*Supplied records*.
===

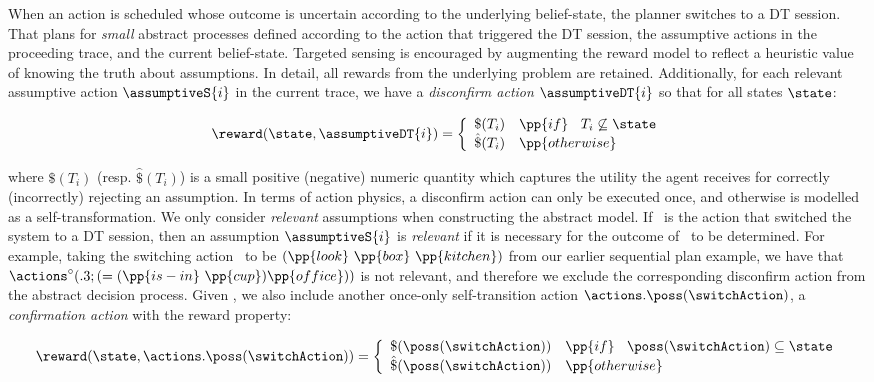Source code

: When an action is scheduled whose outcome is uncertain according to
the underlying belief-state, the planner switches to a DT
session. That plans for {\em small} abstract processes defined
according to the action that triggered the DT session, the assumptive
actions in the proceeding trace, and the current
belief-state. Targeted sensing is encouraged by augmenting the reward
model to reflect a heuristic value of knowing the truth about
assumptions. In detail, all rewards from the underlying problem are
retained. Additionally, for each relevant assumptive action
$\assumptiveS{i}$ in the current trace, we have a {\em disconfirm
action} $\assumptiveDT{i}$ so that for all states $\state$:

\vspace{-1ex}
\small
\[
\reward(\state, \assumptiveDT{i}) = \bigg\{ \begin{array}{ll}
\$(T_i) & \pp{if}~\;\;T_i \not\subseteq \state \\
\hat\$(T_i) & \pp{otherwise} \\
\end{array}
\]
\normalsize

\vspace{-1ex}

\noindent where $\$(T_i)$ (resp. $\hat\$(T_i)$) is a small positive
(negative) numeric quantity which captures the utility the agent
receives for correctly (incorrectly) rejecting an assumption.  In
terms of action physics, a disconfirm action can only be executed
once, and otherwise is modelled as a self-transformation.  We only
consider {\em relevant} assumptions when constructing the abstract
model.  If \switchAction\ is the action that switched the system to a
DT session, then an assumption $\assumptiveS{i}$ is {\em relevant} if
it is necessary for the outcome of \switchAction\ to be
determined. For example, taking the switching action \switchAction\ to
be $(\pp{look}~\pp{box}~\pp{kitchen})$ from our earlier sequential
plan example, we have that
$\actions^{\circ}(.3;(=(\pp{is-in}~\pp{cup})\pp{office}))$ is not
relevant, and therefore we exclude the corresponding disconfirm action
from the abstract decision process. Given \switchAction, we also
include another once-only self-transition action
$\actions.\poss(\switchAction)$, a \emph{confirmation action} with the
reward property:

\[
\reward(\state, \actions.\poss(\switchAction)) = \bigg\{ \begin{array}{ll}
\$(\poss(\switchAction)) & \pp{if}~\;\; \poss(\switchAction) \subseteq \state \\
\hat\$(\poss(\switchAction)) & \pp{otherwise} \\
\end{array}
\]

===

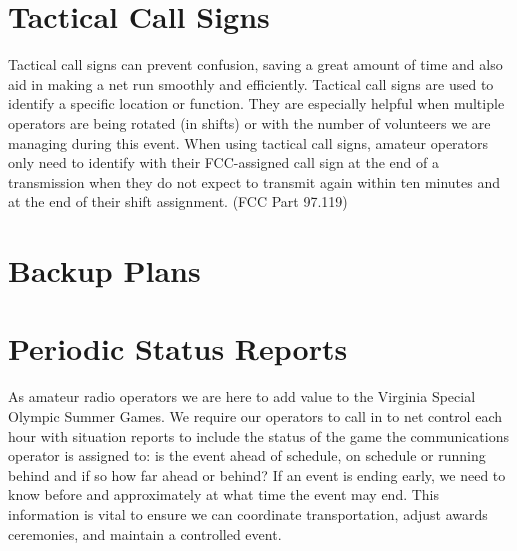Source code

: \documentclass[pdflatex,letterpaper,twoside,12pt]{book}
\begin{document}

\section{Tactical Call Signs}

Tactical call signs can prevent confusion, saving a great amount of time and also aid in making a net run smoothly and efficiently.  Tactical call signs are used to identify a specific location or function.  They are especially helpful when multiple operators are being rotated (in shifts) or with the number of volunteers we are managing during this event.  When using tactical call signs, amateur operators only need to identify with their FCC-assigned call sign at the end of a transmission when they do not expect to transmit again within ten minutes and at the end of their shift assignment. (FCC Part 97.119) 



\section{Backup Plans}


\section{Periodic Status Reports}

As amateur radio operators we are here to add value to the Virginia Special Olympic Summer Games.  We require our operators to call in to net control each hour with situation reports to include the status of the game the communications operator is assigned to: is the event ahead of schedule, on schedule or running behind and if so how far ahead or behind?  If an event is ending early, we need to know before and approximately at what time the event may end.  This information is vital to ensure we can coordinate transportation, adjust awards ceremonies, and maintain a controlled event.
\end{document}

===

*Task prompt*. Search the material above for "assumptiveDT". Copy each line that has it.

*Answer to this exercise*.
action} $\assumptiveDT{i}$ so that for all states $\state$:
\reward(\state, \assumptiveDT{i}) = \bigg\{ \begin{array}{ll}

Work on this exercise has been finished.